Ante este suceso, pensé en la suposición de despertar un día y encontrar un mundo vacío, solitario, en blanco, desértico. De ser así, lo primero sería sentir un gran susto, una gran confusión y después no habría escapatoria: ante un mundo mudo de objetos nuestra memoria es limitada, por no decir, rudimentaria y primitiva. Podría recordar quien soy, de donde vengo pero no a donde voy. No podría ir a ningún lugar, porque no recordaría el proyecto que venía pensando.
Mi mente necesita de los objetos para reconocer la realidad; se ha dicho alguna vez que las personas que leen, de alguna manera, amplían su lenguaje, y de esta manera, su realidad. Sin embargo, hay personas que no leen ni han leído nunca, y aún así, conocen tan bien el mundo que las rodea, que pueden moverse más activamente que aquellas que caen en la pereza de la intelectualidad por la intelectualidad. Los pensamientos deben ser comandos, comandos que dirijan nuestra atención y nuestro curso de vida, porque si no ¡andaríamos a la deriva, presos de algo que ni sabemos lo que es! La libertad comienza en el yo, y después en el mundo. Si uno no es libre de sí mismo ¿para qué pide libertad? Claro que este supuesto es válido sólo en ciertas circunstancias, pero en esta, la que se está dando a comienzos del siglo XXI, parece hacerse cada vez más concurrida y necesaria ¡Sepa Dios a donde nos lleve nuestro pensamiento!
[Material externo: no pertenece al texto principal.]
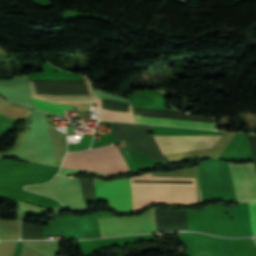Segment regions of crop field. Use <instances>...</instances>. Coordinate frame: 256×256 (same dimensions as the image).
<instances>
[{"mask_svg":"<svg viewBox=\"0 0 256 256\" xmlns=\"http://www.w3.org/2000/svg\"><path fill=\"white\" fill-rule=\"evenodd\" d=\"M61 167L89 169L107 174L120 173L129 170L115 145L68 153L65 156Z\"/></svg>","mask_w":256,"mask_h":256,"instance_id":"obj_1","label":"crop field"},{"mask_svg":"<svg viewBox=\"0 0 256 256\" xmlns=\"http://www.w3.org/2000/svg\"><path fill=\"white\" fill-rule=\"evenodd\" d=\"M100 235L113 236L156 232L154 208L140 216L98 218Z\"/></svg>","mask_w":256,"mask_h":256,"instance_id":"obj_2","label":"crop field"},{"mask_svg":"<svg viewBox=\"0 0 256 256\" xmlns=\"http://www.w3.org/2000/svg\"><path fill=\"white\" fill-rule=\"evenodd\" d=\"M134 211L151 202L196 203L195 188H132Z\"/></svg>","mask_w":256,"mask_h":256,"instance_id":"obj_3","label":"crop field"},{"mask_svg":"<svg viewBox=\"0 0 256 256\" xmlns=\"http://www.w3.org/2000/svg\"><path fill=\"white\" fill-rule=\"evenodd\" d=\"M97 199L109 200L119 212L133 210L130 194V178L102 182L94 179Z\"/></svg>","mask_w":256,"mask_h":256,"instance_id":"obj_4","label":"crop field"},{"mask_svg":"<svg viewBox=\"0 0 256 256\" xmlns=\"http://www.w3.org/2000/svg\"><path fill=\"white\" fill-rule=\"evenodd\" d=\"M237 201L256 200L254 164L228 163Z\"/></svg>","mask_w":256,"mask_h":256,"instance_id":"obj_5","label":"crop field"},{"mask_svg":"<svg viewBox=\"0 0 256 256\" xmlns=\"http://www.w3.org/2000/svg\"><path fill=\"white\" fill-rule=\"evenodd\" d=\"M220 136L154 137L163 154L211 148Z\"/></svg>","mask_w":256,"mask_h":256,"instance_id":"obj_6","label":"crop field"},{"mask_svg":"<svg viewBox=\"0 0 256 256\" xmlns=\"http://www.w3.org/2000/svg\"><path fill=\"white\" fill-rule=\"evenodd\" d=\"M236 210L241 236L253 234L256 235V202H249L250 220L253 234L249 221L248 202L239 203V205L236 206Z\"/></svg>","mask_w":256,"mask_h":256,"instance_id":"obj_7","label":"crop field"},{"mask_svg":"<svg viewBox=\"0 0 256 256\" xmlns=\"http://www.w3.org/2000/svg\"><path fill=\"white\" fill-rule=\"evenodd\" d=\"M136 123L215 129V123L135 116Z\"/></svg>","mask_w":256,"mask_h":256,"instance_id":"obj_8","label":"crop field"},{"mask_svg":"<svg viewBox=\"0 0 256 256\" xmlns=\"http://www.w3.org/2000/svg\"><path fill=\"white\" fill-rule=\"evenodd\" d=\"M32 100H33V106L35 109H39V110H43V111H47V112H51V113H55L63 116H65V113L63 111L64 109H73V106H70V105L50 103V102H46V101H42L34 98H32Z\"/></svg>","mask_w":256,"mask_h":256,"instance_id":"obj_9","label":"crop field"},{"mask_svg":"<svg viewBox=\"0 0 256 256\" xmlns=\"http://www.w3.org/2000/svg\"><path fill=\"white\" fill-rule=\"evenodd\" d=\"M21 246H22L21 242L17 241L15 252H14L13 256H19L20 251H21Z\"/></svg>","mask_w":256,"mask_h":256,"instance_id":"obj_10","label":"crop field"}]
</instances>
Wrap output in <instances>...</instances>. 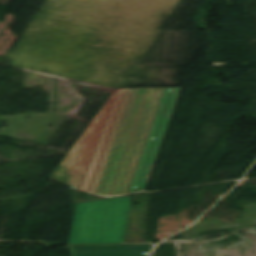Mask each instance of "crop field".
<instances>
[{
    "instance_id": "crop-field-2",
    "label": "crop field",
    "mask_w": 256,
    "mask_h": 256,
    "mask_svg": "<svg viewBox=\"0 0 256 256\" xmlns=\"http://www.w3.org/2000/svg\"><path fill=\"white\" fill-rule=\"evenodd\" d=\"M123 90H126V89H120V90H115L114 91V93L110 96V98L106 101V103L103 105V107L97 113V115L95 116L93 121L90 123V125L87 127V129L84 131V133L81 135V137L75 143V145L72 147V149L66 155V157L63 159V161L60 163V165L57 167V169L54 171V173L52 174L51 178H53V179H55V180H57L59 182H62V183L66 184V185H68V186H70V187H72V188H74L76 190H79L81 182H82V179H83V176L85 174V171H86L87 166L89 164V161L91 159L92 153L94 151V148L96 146V143H97L98 138L100 136V133L102 131V128L104 126L106 118L108 116V113H109V110H110L111 105L113 103V100L115 98V95H116L117 91H120V93L118 95V98L116 100V103L114 105V108L112 110V113L110 115V118L108 120V123L106 125V128L104 130V133L102 135V138L100 140V143L98 145V148L96 150V153L94 155V158L92 160V163L90 165V168L88 170V173H87V176H86L85 181L83 183V186L81 188L82 191L88 192L87 191L88 186L90 184L93 172L95 170L97 161L99 159L102 147L104 145L106 136L108 134L111 122L113 120V117H114L115 111L117 109V106H118V103H119V100H120V97L122 95ZM101 111H104V113L102 115L100 123H99V125L97 127V130H96L95 135L93 137V140L91 142V145H90V148H89L88 153L86 155V158H85V161L83 163L82 169H81V171L79 173L78 170L80 168V165L82 163L84 155H85V153L87 151V148H88L89 143L91 141V138L93 136V133H94V130H95L96 124L98 122V119H99ZM85 134H86V136H85ZM84 136H85V139H84ZM83 139H84V142H83ZM82 142H83V146H82L79 158H78V162H77L75 170H73L75 162H76V159H77V156H78V153H79L81 145H82ZM73 152H74V154H73V156L71 158V161H70V163H69V165L67 167L66 165H67V163H68V161H69V159H70V157H71Z\"/></svg>"
},
{
    "instance_id": "crop-field-1",
    "label": "crop field",
    "mask_w": 256,
    "mask_h": 256,
    "mask_svg": "<svg viewBox=\"0 0 256 256\" xmlns=\"http://www.w3.org/2000/svg\"><path fill=\"white\" fill-rule=\"evenodd\" d=\"M130 203L127 196L76 204L68 244H122Z\"/></svg>"
},
{
    "instance_id": "crop-field-3",
    "label": "crop field",
    "mask_w": 256,
    "mask_h": 256,
    "mask_svg": "<svg viewBox=\"0 0 256 256\" xmlns=\"http://www.w3.org/2000/svg\"><path fill=\"white\" fill-rule=\"evenodd\" d=\"M71 256H148L152 245L67 246Z\"/></svg>"
}]
</instances>
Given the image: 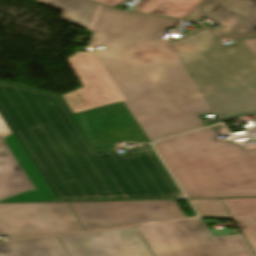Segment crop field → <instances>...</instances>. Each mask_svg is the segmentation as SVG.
<instances>
[{"label": "crop field", "mask_w": 256, "mask_h": 256, "mask_svg": "<svg viewBox=\"0 0 256 256\" xmlns=\"http://www.w3.org/2000/svg\"><path fill=\"white\" fill-rule=\"evenodd\" d=\"M10 130L8 129L7 125L5 122L2 120L0 117V140L5 137L6 135L10 134Z\"/></svg>", "instance_id": "4a817a6b"}, {"label": "crop field", "mask_w": 256, "mask_h": 256, "mask_svg": "<svg viewBox=\"0 0 256 256\" xmlns=\"http://www.w3.org/2000/svg\"><path fill=\"white\" fill-rule=\"evenodd\" d=\"M235 222L256 253V222L237 220Z\"/></svg>", "instance_id": "733c2abd"}, {"label": "crop field", "mask_w": 256, "mask_h": 256, "mask_svg": "<svg viewBox=\"0 0 256 256\" xmlns=\"http://www.w3.org/2000/svg\"><path fill=\"white\" fill-rule=\"evenodd\" d=\"M178 21L100 7L92 47L78 53H117L237 93L256 84V36L223 45L204 27L160 39Z\"/></svg>", "instance_id": "34b2d1b8"}, {"label": "crop field", "mask_w": 256, "mask_h": 256, "mask_svg": "<svg viewBox=\"0 0 256 256\" xmlns=\"http://www.w3.org/2000/svg\"><path fill=\"white\" fill-rule=\"evenodd\" d=\"M252 89H253L254 92L256 93V85L252 86Z\"/></svg>", "instance_id": "bc2a9ffb"}, {"label": "crop field", "mask_w": 256, "mask_h": 256, "mask_svg": "<svg viewBox=\"0 0 256 256\" xmlns=\"http://www.w3.org/2000/svg\"><path fill=\"white\" fill-rule=\"evenodd\" d=\"M0 256H68V254L57 236H54L0 243Z\"/></svg>", "instance_id": "22f410ed"}, {"label": "crop field", "mask_w": 256, "mask_h": 256, "mask_svg": "<svg viewBox=\"0 0 256 256\" xmlns=\"http://www.w3.org/2000/svg\"><path fill=\"white\" fill-rule=\"evenodd\" d=\"M204 15L218 20L222 27L212 31L222 38L256 33V0H204L184 19L197 21Z\"/></svg>", "instance_id": "28ad6ade"}, {"label": "crop field", "mask_w": 256, "mask_h": 256, "mask_svg": "<svg viewBox=\"0 0 256 256\" xmlns=\"http://www.w3.org/2000/svg\"><path fill=\"white\" fill-rule=\"evenodd\" d=\"M221 126L153 145L188 198L256 197V149L215 139Z\"/></svg>", "instance_id": "412701ff"}, {"label": "crop field", "mask_w": 256, "mask_h": 256, "mask_svg": "<svg viewBox=\"0 0 256 256\" xmlns=\"http://www.w3.org/2000/svg\"><path fill=\"white\" fill-rule=\"evenodd\" d=\"M81 230L67 202L0 204V235L10 240Z\"/></svg>", "instance_id": "e52e79f7"}, {"label": "crop field", "mask_w": 256, "mask_h": 256, "mask_svg": "<svg viewBox=\"0 0 256 256\" xmlns=\"http://www.w3.org/2000/svg\"><path fill=\"white\" fill-rule=\"evenodd\" d=\"M67 59L83 87L62 95L73 114L123 101L150 142L205 127L201 114L219 122L256 114L250 88L234 94L117 54Z\"/></svg>", "instance_id": "ac0d7876"}, {"label": "crop field", "mask_w": 256, "mask_h": 256, "mask_svg": "<svg viewBox=\"0 0 256 256\" xmlns=\"http://www.w3.org/2000/svg\"><path fill=\"white\" fill-rule=\"evenodd\" d=\"M138 227L155 256H254L242 234L212 238L201 218Z\"/></svg>", "instance_id": "f4fd0767"}, {"label": "crop field", "mask_w": 256, "mask_h": 256, "mask_svg": "<svg viewBox=\"0 0 256 256\" xmlns=\"http://www.w3.org/2000/svg\"><path fill=\"white\" fill-rule=\"evenodd\" d=\"M235 218L256 219V198L222 199Z\"/></svg>", "instance_id": "5142ce71"}, {"label": "crop field", "mask_w": 256, "mask_h": 256, "mask_svg": "<svg viewBox=\"0 0 256 256\" xmlns=\"http://www.w3.org/2000/svg\"><path fill=\"white\" fill-rule=\"evenodd\" d=\"M255 119H256V116H255Z\"/></svg>", "instance_id": "92a150f3"}, {"label": "crop field", "mask_w": 256, "mask_h": 256, "mask_svg": "<svg viewBox=\"0 0 256 256\" xmlns=\"http://www.w3.org/2000/svg\"><path fill=\"white\" fill-rule=\"evenodd\" d=\"M201 216L230 217L220 199L190 200Z\"/></svg>", "instance_id": "d9b57169"}, {"label": "crop field", "mask_w": 256, "mask_h": 256, "mask_svg": "<svg viewBox=\"0 0 256 256\" xmlns=\"http://www.w3.org/2000/svg\"><path fill=\"white\" fill-rule=\"evenodd\" d=\"M55 201L12 133L0 141V202Z\"/></svg>", "instance_id": "d8731c3e"}, {"label": "crop field", "mask_w": 256, "mask_h": 256, "mask_svg": "<svg viewBox=\"0 0 256 256\" xmlns=\"http://www.w3.org/2000/svg\"><path fill=\"white\" fill-rule=\"evenodd\" d=\"M70 256H152L135 227L59 236Z\"/></svg>", "instance_id": "5a996713"}, {"label": "crop field", "mask_w": 256, "mask_h": 256, "mask_svg": "<svg viewBox=\"0 0 256 256\" xmlns=\"http://www.w3.org/2000/svg\"><path fill=\"white\" fill-rule=\"evenodd\" d=\"M0 115L56 201L184 198L153 151L95 153L60 95L0 81Z\"/></svg>", "instance_id": "8a807250"}, {"label": "crop field", "mask_w": 256, "mask_h": 256, "mask_svg": "<svg viewBox=\"0 0 256 256\" xmlns=\"http://www.w3.org/2000/svg\"><path fill=\"white\" fill-rule=\"evenodd\" d=\"M108 6L120 5L128 0H91ZM203 0H141L134 11L183 19Z\"/></svg>", "instance_id": "d1516ede"}, {"label": "crop field", "mask_w": 256, "mask_h": 256, "mask_svg": "<svg viewBox=\"0 0 256 256\" xmlns=\"http://www.w3.org/2000/svg\"><path fill=\"white\" fill-rule=\"evenodd\" d=\"M49 6L63 11L62 19L90 29L94 14L98 8L97 5L80 0H52L44 2Z\"/></svg>", "instance_id": "cbeb9de0"}, {"label": "crop field", "mask_w": 256, "mask_h": 256, "mask_svg": "<svg viewBox=\"0 0 256 256\" xmlns=\"http://www.w3.org/2000/svg\"><path fill=\"white\" fill-rule=\"evenodd\" d=\"M74 117L95 151L113 148L115 141H146L122 103L76 114Z\"/></svg>", "instance_id": "3316defc"}, {"label": "crop field", "mask_w": 256, "mask_h": 256, "mask_svg": "<svg viewBox=\"0 0 256 256\" xmlns=\"http://www.w3.org/2000/svg\"><path fill=\"white\" fill-rule=\"evenodd\" d=\"M84 230L185 217L176 200L68 202Z\"/></svg>", "instance_id": "dd49c442"}, {"label": "crop field", "mask_w": 256, "mask_h": 256, "mask_svg": "<svg viewBox=\"0 0 256 256\" xmlns=\"http://www.w3.org/2000/svg\"><path fill=\"white\" fill-rule=\"evenodd\" d=\"M36 1L41 3V2H44V1H48V0H36Z\"/></svg>", "instance_id": "214f88e0"}]
</instances>
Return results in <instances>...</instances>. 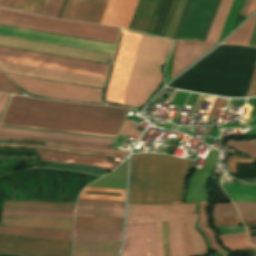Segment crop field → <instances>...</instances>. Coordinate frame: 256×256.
I'll return each mask as SVG.
<instances>
[{
	"label": "crop field",
	"instance_id": "8a807250",
	"mask_svg": "<svg viewBox=\"0 0 256 256\" xmlns=\"http://www.w3.org/2000/svg\"><path fill=\"white\" fill-rule=\"evenodd\" d=\"M142 36L124 30L107 87L106 102L125 104L126 90ZM154 37L143 36L127 90L128 106L143 105L162 80L161 69L173 43L164 38Z\"/></svg>",
	"mask_w": 256,
	"mask_h": 256
},
{
	"label": "crop field",
	"instance_id": "ac0d7876",
	"mask_svg": "<svg viewBox=\"0 0 256 256\" xmlns=\"http://www.w3.org/2000/svg\"><path fill=\"white\" fill-rule=\"evenodd\" d=\"M128 110L13 96L2 123L117 135Z\"/></svg>",
	"mask_w": 256,
	"mask_h": 256
},
{
	"label": "crop field",
	"instance_id": "34b2d1b8",
	"mask_svg": "<svg viewBox=\"0 0 256 256\" xmlns=\"http://www.w3.org/2000/svg\"><path fill=\"white\" fill-rule=\"evenodd\" d=\"M191 160L160 154L132 155L128 203L171 204L183 201Z\"/></svg>",
	"mask_w": 256,
	"mask_h": 256
},
{
	"label": "crop field",
	"instance_id": "412701ff",
	"mask_svg": "<svg viewBox=\"0 0 256 256\" xmlns=\"http://www.w3.org/2000/svg\"><path fill=\"white\" fill-rule=\"evenodd\" d=\"M196 203L177 205H128L127 224L156 222L158 256H163L161 221H168L171 256H195L186 222L196 223Z\"/></svg>",
	"mask_w": 256,
	"mask_h": 256
},
{
	"label": "crop field",
	"instance_id": "f4fd0767",
	"mask_svg": "<svg viewBox=\"0 0 256 256\" xmlns=\"http://www.w3.org/2000/svg\"><path fill=\"white\" fill-rule=\"evenodd\" d=\"M0 24L116 44L120 28L96 26L0 9Z\"/></svg>",
	"mask_w": 256,
	"mask_h": 256
},
{
	"label": "crop field",
	"instance_id": "dd49c442",
	"mask_svg": "<svg viewBox=\"0 0 256 256\" xmlns=\"http://www.w3.org/2000/svg\"><path fill=\"white\" fill-rule=\"evenodd\" d=\"M15 201L59 202L56 170L32 168L11 173Z\"/></svg>",
	"mask_w": 256,
	"mask_h": 256
},
{
	"label": "crop field",
	"instance_id": "e52e79f7",
	"mask_svg": "<svg viewBox=\"0 0 256 256\" xmlns=\"http://www.w3.org/2000/svg\"><path fill=\"white\" fill-rule=\"evenodd\" d=\"M0 60L104 78H106L108 69V65L38 54L4 47H0Z\"/></svg>",
	"mask_w": 256,
	"mask_h": 256
},
{
	"label": "crop field",
	"instance_id": "d8731c3e",
	"mask_svg": "<svg viewBox=\"0 0 256 256\" xmlns=\"http://www.w3.org/2000/svg\"><path fill=\"white\" fill-rule=\"evenodd\" d=\"M7 74V73H6ZM26 93L51 99L102 103L100 91L93 88L7 74Z\"/></svg>",
	"mask_w": 256,
	"mask_h": 256
},
{
	"label": "crop field",
	"instance_id": "5a996713",
	"mask_svg": "<svg viewBox=\"0 0 256 256\" xmlns=\"http://www.w3.org/2000/svg\"><path fill=\"white\" fill-rule=\"evenodd\" d=\"M0 46L46 53L51 55L99 62L108 63L109 55L105 53L87 51L82 49L58 46L53 44L23 40L18 38L0 36Z\"/></svg>",
	"mask_w": 256,
	"mask_h": 256
},
{
	"label": "crop field",
	"instance_id": "3316defc",
	"mask_svg": "<svg viewBox=\"0 0 256 256\" xmlns=\"http://www.w3.org/2000/svg\"><path fill=\"white\" fill-rule=\"evenodd\" d=\"M0 35L108 52L113 54L115 46L114 44L90 41L85 39L55 35L50 33L26 30L21 28L9 27L0 25Z\"/></svg>",
	"mask_w": 256,
	"mask_h": 256
},
{
	"label": "crop field",
	"instance_id": "28ad6ade",
	"mask_svg": "<svg viewBox=\"0 0 256 256\" xmlns=\"http://www.w3.org/2000/svg\"><path fill=\"white\" fill-rule=\"evenodd\" d=\"M0 67L3 69L4 72H8V73H14V74H20V75H26V76H32V77H38V78H44V79H50V80H57V81H63V82H69V83H75V84H81V85H87V86H93V87H99V88L103 87L104 82L106 80L104 78H98V77L14 64V63L2 62V61H0Z\"/></svg>",
	"mask_w": 256,
	"mask_h": 256
},
{
	"label": "crop field",
	"instance_id": "d1516ede",
	"mask_svg": "<svg viewBox=\"0 0 256 256\" xmlns=\"http://www.w3.org/2000/svg\"><path fill=\"white\" fill-rule=\"evenodd\" d=\"M121 256H157L155 223L127 225Z\"/></svg>",
	"mask_w": 256,
	"mask_h": 256
},
{
	"label": "crop field",
	"instance_id": "22f410ed",
	"mask_svg": "<svg viewBox=\"0 0 256 256\" xmlns=\"http://www.w3.org/2000/svg\"><path fill=\"white\" fill-rule=\"evenodd\" d=\"M82 0H68L61 18L75 19ZM108 0H83L75 20L99 24Z\"/></svg>",
	"mask_w": 256,
	"mask_h": 256
},
{
	"label": "crop field",
	"instance_id": "cbeb9de0",
	"mask_svg": "<svg viewBox=\"0 0 256 256\" xmlns=\"http://www.w3.org/2000/svg\"><path fill=\"white\" fill-rule=\"evenodd\" d=\"M62 203L75 204L81 189L96 176L57 170Z\"/></svg>",
	"mask_w": 256,
	"mask_h": 256
},
{
	"label": "crop field",
	"instance_id": "5142ce71",
	"mask_svg": "<svg viewBox=\"0 0 256 256\" xmlns=\"http://www.w3.org/2000/svg\"><path fill=\"white\" fill-rule=\"evenodd\" d=\"M139 0H109L100 24L128 28Z\"/></svg>",
	"mask_w": 256,
	"mask_h": 256
},
{
	"label": "crop field",
	"instance_id": "d9b57169",
	"mask_svg": "<svg viewBox=\"0 0 256 256\" xmlns=\"http://www.w3.org/2000/svg\"><path fill=\"white\" fill-rule=\"evenodd\" d=\"M36 151L39 154V157L43 159L67 163L94 165L97 167L106 168L110 170H113L120 164V162L108 161L107 157L71 154L39 149H36Z\"/></svg>",
	"mask_w": 256,
	"mask_h": 256
},
{
	"label": "crop field",
	"instance_id": "733c2abd",
	"mask_svg": "<svg viewBox=\"0 0 256 256\" xmlns=\"http://www.w3.org/2000/svg\"><path fill=\"white\" fill-rule=\"evenodd\" d=\"M213 46L215 45L203 43L176 44L171 77H175L178 73L209 51Z\"/></svg>",
	"mask_w": 256,
	"mask_h": 256
},
{
	"label": "crop field",
	"instance_id": "4a817a6b",
	"mask_svg": "<svg viewBox=\"0 0 256 256\" xmlns=\"http://www.w3.org/2000/svg\"><path fill=\"white\" fill-rule=\"evenodd\" d=\"M0 224L73 230V220L70 219L1 217Z\"/></svg>",
	"mask_w": 256,
	"mask_h": 256
},
{
	"label": "crop field",
	"instance_id": "bc2a9ffb",
	"mask_svg": "<svg viewBox=\"0 0 256 256\" xmlns=\"http://www.w3.org/2000/svg\"><path fill=\"white\" fill-rule=\"evenodd\" d=\"M121 242H74L73 256H116Z\"/></svg>",
	"mask_w": 256,
	"mask_h": 256
},
{
	"label": "crop field",
	"instance_id": "214f88e0",
	"mask_svg": "<svg viewBox=\"0 0 256 256\" xmlns=\"http://www.w3.org/2000/svg\"><path fill=\"white\" fill-rule=\"evenodd\" d=\"M0 234L72 240L73 231L0 226Z\"/></svg>",
	"mask_w": 256,
	"mask_h": 256
},
{
	"label": "crop field",
	"instance_id": "92a150f3",
	"mask_svg": "<svg viewBox=\"0 0 256 256\" xmlns=\"http://www.w3.org/2000/svg\"><path fill=\"white\" fill-rule=\"evenodd\" d=\"M0 244L16 247H44L71 250L72 241L34 240L0 236Z\"/></svg>",
	"mask_w": 256,
	"mask_h": 256
},
{
	"label": "crop field",
	"instance_id": "dafd665d",
	"mask_svg": "<svg viewBox=\"0 0 256 256\" xmlns=\"http://www.w3.org/2000/svg\"><path fill=\"white\" fill-rule=\"evenodd\" d=\"M0 132L13 133V134H24V135H34V136H44V137L65 138V139H75V140H84V141H93V142H100V143H106V144H111L113 142V140H110V139H101V138H92V137H84V136H75V135L30 131V130L4 128V127H0Z\"/></svg>",
	"mask_w": 256,
	"mask_h": 256
},
{
	"label": "crop field",
	"instance_id": "00972430",
	"mask_svg": "<svg viewBox=\"0 0 256 256\" xmlns=\"http://www.w3.org/2000/svg\"><path fill=\"white\" fill-rule=\"evenodd\" d=\"M233 201L256 202V185L222 184Z\"/></svg>",
	"mask_w": 256,
	"mask_h": 256
},
{
	"label": "crop field",
	"instance_id": "a9b5d70f",
	"mask_svg": "<svg viewBox=\"0 0 256 256\" xmlns=\"http://www.w3.org/2000/svg\"><path fill=\"white\" fill-rule=\"evenodd\" d=\"M233 0H221L205 42L216 43Z\"/></svg>",
	"mask_w": 256,
	"mask_h": 256
},
{
	"label": "crop field",
	"instance_id": "4177f3b9",
	"mask_svg": "<svg viewBox=\"0 0 256 256\" xmlns=\"http://www.w3.org/2000/svg\"><path fill=\"white\" fill-rule=\"evenodd\" d=\"M157 0H141L133 24L132 30L145 32Z\"/></svg>",
	"mask_w": 256,
	"mask_h": 256
},
{
	"label": "crop field",
	"instance_id": "730fd06b",
	"mask_svg": "<svg viewBox=\"0 0 256 256\" xmlns=\"http://www.w3.org/2000/svg\"><path fill=\"white\" fill-rule=\"evenodd\" d=\"M199 204H200V213H199V221H198L199 227L208 238L212 249L222 253L224 256H229L228 252L219 246L215 238V233L209 228L208 219H207V208H208L207 200L202 201Z\"/></svg>",
	"mask_w": 256,
	"mask_h": 256
},
{
	"label": "crop field",
	"instance_id": "eef30255",
	"mask_svg": "<svg viewBox=\"0 0 256 256\" xmlns=\"http://www.w3.org/2000/svg\"><path fill=\"white\" fill-rule=\"evenodd\" d=\"M123 218L75 217V227H122Z\"/></svg>",
	"mask_w": 256,
	"mask_h": 256
},
{
	"label": "crop field",
	"instance_id": "ae1a2a85",
	"mask_svg": "<svg viewBox=\"0 0 256 256\" xmlns=\"http://www.w3.org/2000/svg\"><path fill=\"white\" fill-rule=\"evenodd\" d=\"M124 209L112 207L77 206L75 216L123 217Z\"/></svg>",
	"mask_w": 256,
	"mask_h": 256
},
{
	"label": "crop field",
	"instance_id": "d3111659",
	"mask_svg": "<svg viewBox=\"0 0 256 256\" xmlns=\"http://www.w3.org/2000/svg\"><path fill=\"white\" fill-rule=\"evenodd\" d=\"M122 231L75 232V241H120Z\"/></svg>",
	"mask_w": 256,
	"mask_h": 256
},
{
	"label": "crop field",
	"instance_id": "750c4746",
	"mask_svg": "<svg viewBox=\"0 0 256 256\" xmlns=\"http://www.w3.org/2000/svg\"><path fill=\"white\" fill-rule=\"evenodd\" d=\"M4 139H37V140H46L58 143H67V144H76V145H84L90 147L97 148H108L109 145L106 144H98V143H90V142H82V141H74V140H65V139H55V138H44V137H34V136H24V135H13V134H3L0 133V140Z\"/></svg>",
	"mask_w": 256,
	"mask_h": 256
},
{
	"label": "crop field",
	"instance_id": "bd1437ed",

Por el momento, me apoyaré en los objetos que me rodean para recordar –y determinar- mi siguiente paso.

1 comentarios:
Tener la mente clara, enfocada a lo que se quiere, pero si no se sabe a bien que es lo que se quiere??? entonces como saber a donde mirar???
Uno es tan libre como el pensamiento y uno decide que hacer con el tiempo, la vida, las palabras, los conocimientos. Todo es parte de un paquete que nos hace lo que somos, lo que queremos va relacionado con el a donde queremos llegar, pero todo es parte de un proceso.
Esa estrategia de recurrir a los objetos para mantener fresco en la memoria el yo, puede ser buena estrategia, pero que pasaría cuando alguien decide darle a esas cosas otro dueño sin el consentiminto de uno... es frustrante creeme.
Yo estoy dejando pasaar las cosas y trato de enfocarme en lo que quiero, los planes y proyectos en el futuro inmediato que son parte de un gran plan y van marcando las acciones y cada paso a seguir...
Y uno es libre hasta donde quiere o hasta donde puede empezar a afectar.